This, of course, was imaginary. The metropolis recovered its tranquility. The king, on his side, regained his equanimity. At a levee, held in December, his Majesty and Lord Derby disputed pretty loudly as to the numbers of the rebels. ‘Sir,’ said Lord Derby, who had just arrived from Lancashire, whoever tells you the rebels are fewer than 10,000 deceives you;’ which was, as Mr. Harris writes, thought to be a pretty strong expression for his Lordship to use to the king. At a court held a day or two later, Sir Harry Liddel, just from the north, was asked by his Majesty what Sir Harry held the rebel force to be? He answered about 7,000, to which estimate the king seemed to assent; but this did not prevent the whole Court and City from falling into the utmost panic again before the end of December. The alternation of hope and fear however passed suddenly into confidence, when, as the year ended, news reached the London coffee-houses that young Cumberland was likely to turn the tide of rebel success. Carlisle was evidently on the point of surrendering, and this important event took place at the close of the year 1745.
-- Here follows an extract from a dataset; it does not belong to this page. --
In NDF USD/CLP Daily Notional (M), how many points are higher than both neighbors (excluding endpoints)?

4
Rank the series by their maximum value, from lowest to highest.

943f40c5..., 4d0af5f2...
Down to that close, traitors were as closely looked for in London as rebels were now pursued in their retreat. Whether through delicacy or ignorance, the style in which a successful ‘take’ of traitors was made was comically mysterious. For example, in this month of December, the papers announced that ‘A Musician who resided some years in London as a foreign Nobleman, and an Irish Comedian who has acted five years on the English Stage, were committed to the Marshalsea for High Treason.’
JOHNSON AND LORD GOWER.
In this eventful year, Jacobite Johnson was quietly engaged on his Dictionary. Aloof from the fray, he could not forbear flinging a stone on an ex-Jacobite who had ratted. When he came to the word ‘renegade,’ he remembered Lord Gower’s abandonment of the old Jacobite interest, for place at Court; and his prejudice prompted him to make Lord Gower infamous for ever, by adding his name to the vocabulary of slang. ‘When I came to the word renegade,’ he said to Boswell, ‘after telling that it meant “one who deserts to the enemy; a revolter,” I added, “sometimes we say a Gower.” Thus it went to the press; but the printer had more wit than I, and struck it out.’ Another distinguished man was looking on events with an indifference which seems affectation. BOLINGBROKE. ‘I expect no good news,’ writes Bolingbroke to Marchmont, in September, ‘and am therefore contented to have none. I wait with much resignation to know to what Lion’s paw we are to fall.’
CHAPTER VI.
(1746.)
n the first day of the year 1746, the parole given at the Duke of Cumberland’s headquarters, at Carlisle, was ‘London.’ He well knew the joy the metropolis would soon receive. Part of the general orders then issued was thus expressed: ‘The Rebels that have or shall be taken, either concealed or attempting their escape, or in any ways evading the Capitulation, to be immediately put in Irons, in order to be hanged.’ After publishing this order, the duke, leaving Hawley to cross the border in pursuit of the young Chevalier, returned to London. There was great fear of a French invasion; and the duke was to have the command of a southern army to repel it. The invaders were expected in Suffolk, and the Jacobites hoped that the expectation would be realised. They often reported it as an established fact. Fielding’s Jacobite squire in ‘Tom Jones’ is made to exclaim to the landlord of the inn at Upton: ‘All’s our own, boy! ten thousand honest Frenchmen are landed in Suffolk. Old England for ever! Ten thousand French, my brave lad! I am going to tap away directly!’